§ BRIEF 1
Which titles of programs or musical works does the P.D.Q. Bach review excerpt name? List every one.
§ BRIEF 2
Continue the P.D.Q. Bach review excerpt from its last sentence.

§ TEXT
======

Here are some excerpts from recent reviews describing the P.D.Q. Bach:  The Vegas Years program:

bulletHis program Friday night at the Bushnell Center for the Performing Arts was rather pointedly titled Peter Schickele Meets P.D.Q. Bach.  In practice, this worked out to be Schickele music in the first half, P.D.Q. in the second.  Of course, the Schickele pieces selected for this act is mostly stuff that at least has a comedic element: some slightly bawdy vocal rounds, for instance, or the jokey pop takes on Shakespeare.  . . .  The P.D.Q. selections were two of his ostensible classics:  portions of The Art of the Ground Round, and a condensed version of the truly tragic oratorio, Oedipus Tex.  It’s not giving away too much to say that the latter is funnier than Sophocles.

======

(Recorded data)
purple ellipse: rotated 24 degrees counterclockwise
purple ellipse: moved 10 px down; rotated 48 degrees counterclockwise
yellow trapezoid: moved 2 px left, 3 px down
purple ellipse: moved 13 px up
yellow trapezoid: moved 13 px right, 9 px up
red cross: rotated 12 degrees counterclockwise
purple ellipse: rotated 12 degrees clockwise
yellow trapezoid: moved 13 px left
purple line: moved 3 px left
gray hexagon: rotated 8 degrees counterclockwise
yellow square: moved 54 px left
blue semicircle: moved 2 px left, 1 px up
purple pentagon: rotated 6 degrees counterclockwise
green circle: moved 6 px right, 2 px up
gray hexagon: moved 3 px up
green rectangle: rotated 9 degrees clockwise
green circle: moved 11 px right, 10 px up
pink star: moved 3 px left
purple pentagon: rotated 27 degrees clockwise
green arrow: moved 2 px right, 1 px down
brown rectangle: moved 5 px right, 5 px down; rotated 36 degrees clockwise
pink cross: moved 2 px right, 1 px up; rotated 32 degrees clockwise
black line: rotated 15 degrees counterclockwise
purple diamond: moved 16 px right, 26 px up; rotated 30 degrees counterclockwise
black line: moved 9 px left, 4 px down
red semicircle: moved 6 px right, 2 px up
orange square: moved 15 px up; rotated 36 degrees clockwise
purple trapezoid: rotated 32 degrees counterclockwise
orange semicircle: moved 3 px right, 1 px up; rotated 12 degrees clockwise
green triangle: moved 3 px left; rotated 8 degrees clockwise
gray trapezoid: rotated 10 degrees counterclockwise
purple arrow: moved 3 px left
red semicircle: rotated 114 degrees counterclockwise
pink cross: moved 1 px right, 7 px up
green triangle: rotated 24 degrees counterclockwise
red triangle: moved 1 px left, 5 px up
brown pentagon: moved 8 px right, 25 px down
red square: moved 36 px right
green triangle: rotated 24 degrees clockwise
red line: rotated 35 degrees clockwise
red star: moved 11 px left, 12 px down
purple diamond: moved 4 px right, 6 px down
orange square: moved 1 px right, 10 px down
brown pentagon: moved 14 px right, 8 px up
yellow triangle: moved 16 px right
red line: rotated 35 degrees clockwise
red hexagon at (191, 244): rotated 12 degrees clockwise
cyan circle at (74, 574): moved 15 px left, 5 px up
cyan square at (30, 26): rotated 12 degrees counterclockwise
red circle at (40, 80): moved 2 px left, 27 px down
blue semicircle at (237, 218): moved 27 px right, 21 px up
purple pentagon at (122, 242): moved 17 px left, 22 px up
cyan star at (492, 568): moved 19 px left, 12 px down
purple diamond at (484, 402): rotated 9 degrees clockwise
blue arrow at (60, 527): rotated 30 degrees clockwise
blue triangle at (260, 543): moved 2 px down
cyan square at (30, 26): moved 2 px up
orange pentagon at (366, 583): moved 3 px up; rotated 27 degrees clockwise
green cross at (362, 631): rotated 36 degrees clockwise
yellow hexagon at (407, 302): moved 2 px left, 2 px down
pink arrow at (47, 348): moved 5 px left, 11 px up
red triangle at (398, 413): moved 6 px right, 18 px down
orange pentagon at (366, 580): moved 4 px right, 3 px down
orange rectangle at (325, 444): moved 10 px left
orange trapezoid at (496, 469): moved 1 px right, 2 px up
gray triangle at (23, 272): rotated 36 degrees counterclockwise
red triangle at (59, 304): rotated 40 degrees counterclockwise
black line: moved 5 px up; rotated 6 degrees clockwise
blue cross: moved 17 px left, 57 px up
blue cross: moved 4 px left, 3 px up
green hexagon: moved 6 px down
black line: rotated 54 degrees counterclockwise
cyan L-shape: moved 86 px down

======

§ EXERCISE ANSWER 1
P.D.Q. Bach: The Vegas Years
Peter Schickele Meets P.D.Q. Bach
The Art of the Ground Round
Oedipus Tex

§ EXERCISE ANSWER 2
— Steve Metcalf, The Hartford Courant

 

bulletSchickele’s catholic taste, his intelligence, his ribald sense of humor and his musicality combine to produce one of the most unique personalities performing today.  Or, to quote the woman who sat right behind me throughout the concert and voiced her opinions frequently, “He is very strange.”  Tenor David Düsing and soprano Michèle Eaton joined Schickele in concert, with Schickele himself leading the orchestra, singing and/or playing piano, telling jokes, the whole deal.  The only non-laughing matters were . . . a sweet suite of vocal rounds, performed a cappella by Eaton, Düsing and Schickele.  The rest was a hoot, with the Shakespeare songs including a lounge-lizard version of “To be or not to be,” and If Love is Real containing a funky little aside on Zeno’s paradox.  The second, all-P.D.Q. half comprised selections from The Art of the Ground Round and Oedipus Tex, two well-known scores by the “least and last of J.S. Bach’s sons.”  Both had the familiar punch of a P.D.Q. score, and the performances were fun.